Automated Lay Language Summarization of Biomedical Scientific Reviews
This work addresses the critical problem of making complex biomedical literature accessible to the general public, which is crucial for informed health decisions and treatment outcomes.
This paper introduces the new task of automatically generating lay language summaries of biomedical scientific reviews to improve health literacy. The authors constructed a dataset and experimented with state-of-the-art summarization models, achieving promising quality and readability with a ROUGE-L of 50.24 and a Flesch-Kincaid readability score of 13.30.
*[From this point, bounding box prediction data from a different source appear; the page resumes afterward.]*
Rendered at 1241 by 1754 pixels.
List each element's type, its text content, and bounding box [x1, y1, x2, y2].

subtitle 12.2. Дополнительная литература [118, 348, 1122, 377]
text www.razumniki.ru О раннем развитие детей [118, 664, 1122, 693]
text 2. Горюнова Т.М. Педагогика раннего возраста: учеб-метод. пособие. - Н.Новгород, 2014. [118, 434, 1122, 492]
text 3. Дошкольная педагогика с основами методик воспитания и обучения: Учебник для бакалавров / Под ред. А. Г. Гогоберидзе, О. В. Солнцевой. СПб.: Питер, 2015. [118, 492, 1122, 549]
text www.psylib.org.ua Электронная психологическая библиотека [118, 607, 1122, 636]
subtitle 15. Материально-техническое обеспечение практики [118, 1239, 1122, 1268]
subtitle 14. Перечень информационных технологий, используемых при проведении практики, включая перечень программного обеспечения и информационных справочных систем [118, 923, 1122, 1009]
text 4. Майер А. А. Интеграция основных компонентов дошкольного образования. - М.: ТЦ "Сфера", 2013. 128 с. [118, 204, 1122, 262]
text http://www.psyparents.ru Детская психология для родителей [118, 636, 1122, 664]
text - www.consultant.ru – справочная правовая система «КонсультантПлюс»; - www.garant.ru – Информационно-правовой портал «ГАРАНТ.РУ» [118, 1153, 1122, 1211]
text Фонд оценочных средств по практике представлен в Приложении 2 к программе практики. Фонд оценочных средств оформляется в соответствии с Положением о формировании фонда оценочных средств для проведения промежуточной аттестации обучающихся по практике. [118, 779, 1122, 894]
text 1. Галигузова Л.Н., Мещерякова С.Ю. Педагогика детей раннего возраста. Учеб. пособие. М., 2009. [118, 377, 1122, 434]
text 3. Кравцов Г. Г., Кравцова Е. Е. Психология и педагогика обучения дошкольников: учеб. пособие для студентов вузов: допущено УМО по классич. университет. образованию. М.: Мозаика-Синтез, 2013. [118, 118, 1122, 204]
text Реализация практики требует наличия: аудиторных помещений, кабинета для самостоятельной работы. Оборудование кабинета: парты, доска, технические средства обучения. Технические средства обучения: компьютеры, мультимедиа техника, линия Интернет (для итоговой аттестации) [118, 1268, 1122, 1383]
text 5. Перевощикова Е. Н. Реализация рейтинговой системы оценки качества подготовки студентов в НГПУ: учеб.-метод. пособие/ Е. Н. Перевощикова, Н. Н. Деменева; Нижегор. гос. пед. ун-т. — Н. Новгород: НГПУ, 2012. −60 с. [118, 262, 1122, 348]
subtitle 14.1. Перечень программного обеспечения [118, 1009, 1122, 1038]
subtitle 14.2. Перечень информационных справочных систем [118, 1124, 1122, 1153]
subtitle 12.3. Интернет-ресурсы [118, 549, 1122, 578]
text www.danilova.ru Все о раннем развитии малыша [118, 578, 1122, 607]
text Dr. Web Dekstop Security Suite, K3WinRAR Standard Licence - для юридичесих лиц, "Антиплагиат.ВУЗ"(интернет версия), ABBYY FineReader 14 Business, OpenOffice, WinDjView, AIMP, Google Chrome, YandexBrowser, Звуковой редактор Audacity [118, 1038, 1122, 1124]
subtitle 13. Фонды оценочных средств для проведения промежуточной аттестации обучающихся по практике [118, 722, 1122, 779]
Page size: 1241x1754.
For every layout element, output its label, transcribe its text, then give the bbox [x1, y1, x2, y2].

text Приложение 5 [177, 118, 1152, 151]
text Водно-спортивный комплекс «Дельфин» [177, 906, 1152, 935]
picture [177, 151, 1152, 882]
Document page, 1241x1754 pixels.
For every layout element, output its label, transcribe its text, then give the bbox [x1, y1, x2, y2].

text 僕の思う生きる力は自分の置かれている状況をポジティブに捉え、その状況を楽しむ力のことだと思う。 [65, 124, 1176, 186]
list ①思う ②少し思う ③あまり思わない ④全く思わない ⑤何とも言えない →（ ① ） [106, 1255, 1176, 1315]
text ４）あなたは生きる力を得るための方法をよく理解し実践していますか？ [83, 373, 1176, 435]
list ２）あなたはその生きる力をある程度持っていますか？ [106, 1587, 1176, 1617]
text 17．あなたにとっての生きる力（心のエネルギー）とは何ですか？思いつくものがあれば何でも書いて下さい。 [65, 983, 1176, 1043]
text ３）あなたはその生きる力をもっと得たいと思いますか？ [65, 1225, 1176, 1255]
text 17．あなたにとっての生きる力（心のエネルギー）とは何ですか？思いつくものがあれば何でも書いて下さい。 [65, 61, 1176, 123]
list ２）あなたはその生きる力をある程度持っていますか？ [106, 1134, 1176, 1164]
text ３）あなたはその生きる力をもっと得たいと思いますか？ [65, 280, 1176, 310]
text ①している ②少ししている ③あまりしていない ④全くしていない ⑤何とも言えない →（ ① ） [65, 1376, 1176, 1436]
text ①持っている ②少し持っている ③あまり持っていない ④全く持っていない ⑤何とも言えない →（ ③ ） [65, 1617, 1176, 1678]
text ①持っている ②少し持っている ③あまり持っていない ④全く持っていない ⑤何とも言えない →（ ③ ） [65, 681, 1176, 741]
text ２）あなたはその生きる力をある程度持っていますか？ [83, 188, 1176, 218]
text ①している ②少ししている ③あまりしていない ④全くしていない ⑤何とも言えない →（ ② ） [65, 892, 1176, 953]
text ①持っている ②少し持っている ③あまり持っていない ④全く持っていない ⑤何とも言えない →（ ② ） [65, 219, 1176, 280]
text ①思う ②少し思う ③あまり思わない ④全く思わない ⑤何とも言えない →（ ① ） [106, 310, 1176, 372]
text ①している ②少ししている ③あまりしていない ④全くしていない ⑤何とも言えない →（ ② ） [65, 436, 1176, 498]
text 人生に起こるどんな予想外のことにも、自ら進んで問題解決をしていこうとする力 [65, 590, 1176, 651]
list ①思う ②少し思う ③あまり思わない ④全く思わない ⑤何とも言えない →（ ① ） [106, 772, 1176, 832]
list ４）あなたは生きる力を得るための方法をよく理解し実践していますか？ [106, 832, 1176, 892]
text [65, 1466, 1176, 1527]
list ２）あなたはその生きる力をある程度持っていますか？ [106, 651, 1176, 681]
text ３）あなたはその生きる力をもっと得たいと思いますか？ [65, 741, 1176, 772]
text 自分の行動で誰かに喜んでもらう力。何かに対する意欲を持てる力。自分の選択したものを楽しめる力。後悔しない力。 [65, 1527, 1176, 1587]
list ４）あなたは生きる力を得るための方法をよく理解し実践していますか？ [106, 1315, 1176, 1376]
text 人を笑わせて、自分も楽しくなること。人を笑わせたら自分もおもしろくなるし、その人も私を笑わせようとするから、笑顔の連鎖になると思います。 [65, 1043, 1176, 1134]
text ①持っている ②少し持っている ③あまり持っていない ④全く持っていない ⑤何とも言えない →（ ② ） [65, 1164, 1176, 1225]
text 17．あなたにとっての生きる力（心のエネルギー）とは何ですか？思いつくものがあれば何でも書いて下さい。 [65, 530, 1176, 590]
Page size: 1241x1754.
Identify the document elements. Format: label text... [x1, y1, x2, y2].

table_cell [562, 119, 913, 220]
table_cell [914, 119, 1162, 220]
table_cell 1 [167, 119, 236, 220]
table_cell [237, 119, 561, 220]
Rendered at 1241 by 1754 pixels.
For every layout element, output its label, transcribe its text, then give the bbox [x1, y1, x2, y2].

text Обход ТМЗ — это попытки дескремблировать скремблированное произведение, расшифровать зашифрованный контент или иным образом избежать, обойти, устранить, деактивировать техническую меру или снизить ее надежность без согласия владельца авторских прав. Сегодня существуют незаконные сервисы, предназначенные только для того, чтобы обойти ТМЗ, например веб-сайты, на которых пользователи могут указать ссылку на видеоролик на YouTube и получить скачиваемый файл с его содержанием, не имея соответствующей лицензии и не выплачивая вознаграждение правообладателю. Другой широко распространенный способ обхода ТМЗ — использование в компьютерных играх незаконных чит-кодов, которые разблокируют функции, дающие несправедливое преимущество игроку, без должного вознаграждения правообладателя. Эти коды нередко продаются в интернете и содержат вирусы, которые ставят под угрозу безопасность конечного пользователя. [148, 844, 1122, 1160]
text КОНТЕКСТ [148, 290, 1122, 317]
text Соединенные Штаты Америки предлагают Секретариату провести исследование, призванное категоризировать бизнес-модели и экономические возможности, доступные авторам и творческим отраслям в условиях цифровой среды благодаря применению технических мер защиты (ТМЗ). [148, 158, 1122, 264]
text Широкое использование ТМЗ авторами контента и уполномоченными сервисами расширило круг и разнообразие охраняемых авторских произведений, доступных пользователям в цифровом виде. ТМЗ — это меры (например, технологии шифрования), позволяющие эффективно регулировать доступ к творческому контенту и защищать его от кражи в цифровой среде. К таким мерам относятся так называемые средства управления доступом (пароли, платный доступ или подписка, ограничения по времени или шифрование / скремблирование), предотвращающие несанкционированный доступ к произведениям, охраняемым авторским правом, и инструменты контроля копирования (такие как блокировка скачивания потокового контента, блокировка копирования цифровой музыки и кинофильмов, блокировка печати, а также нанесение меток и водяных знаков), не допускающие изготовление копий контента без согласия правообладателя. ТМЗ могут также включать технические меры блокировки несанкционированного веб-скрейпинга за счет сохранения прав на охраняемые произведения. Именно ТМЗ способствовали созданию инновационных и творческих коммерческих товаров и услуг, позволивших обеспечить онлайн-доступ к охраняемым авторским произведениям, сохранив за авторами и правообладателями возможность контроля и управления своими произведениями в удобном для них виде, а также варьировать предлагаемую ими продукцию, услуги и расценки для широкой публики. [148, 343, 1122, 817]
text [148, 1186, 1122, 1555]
Health literacy has emerged as a crucial factor in making appropriate health decisions and ensuring treatment outcomes. However, medical jargon and the complex structure of professional language in this domain make health information especially hard to interpret. Thus, there is an urgent unmet need for automated methods to enhance the accessibility of the biomedical literature to the general population. This problem can be framed as a type of translation problem between the language of healthcare professionals, and that of the general public. In this paper, we introduce the novel task of automated generation of lay language summaries of biomedical scientific reviews, and construct a dataset to support the development and evaluation of automated methods through which to enhance the accessibility of the biomedical literature. We conduct analyses of the various challenges in solving this task, including not only summarization of the key points but also explanation of background knowledge and simplification of professional language. We experiment with state-of-the-art summarization models as well as several data augmentation techniques, and evaluate their performance using both automated metrics and human assessment. Results indicate that automatically generated summaries produced using contemporary neural architectures can achieve promising quality and readability as compared with reference summaries developed for the lay public by experts (best ROUGE-L of 50.24 and Flesch-Kincaid readability score of 13.30). We also discuss the limitations of the current attempt, providing insights and directions for future work.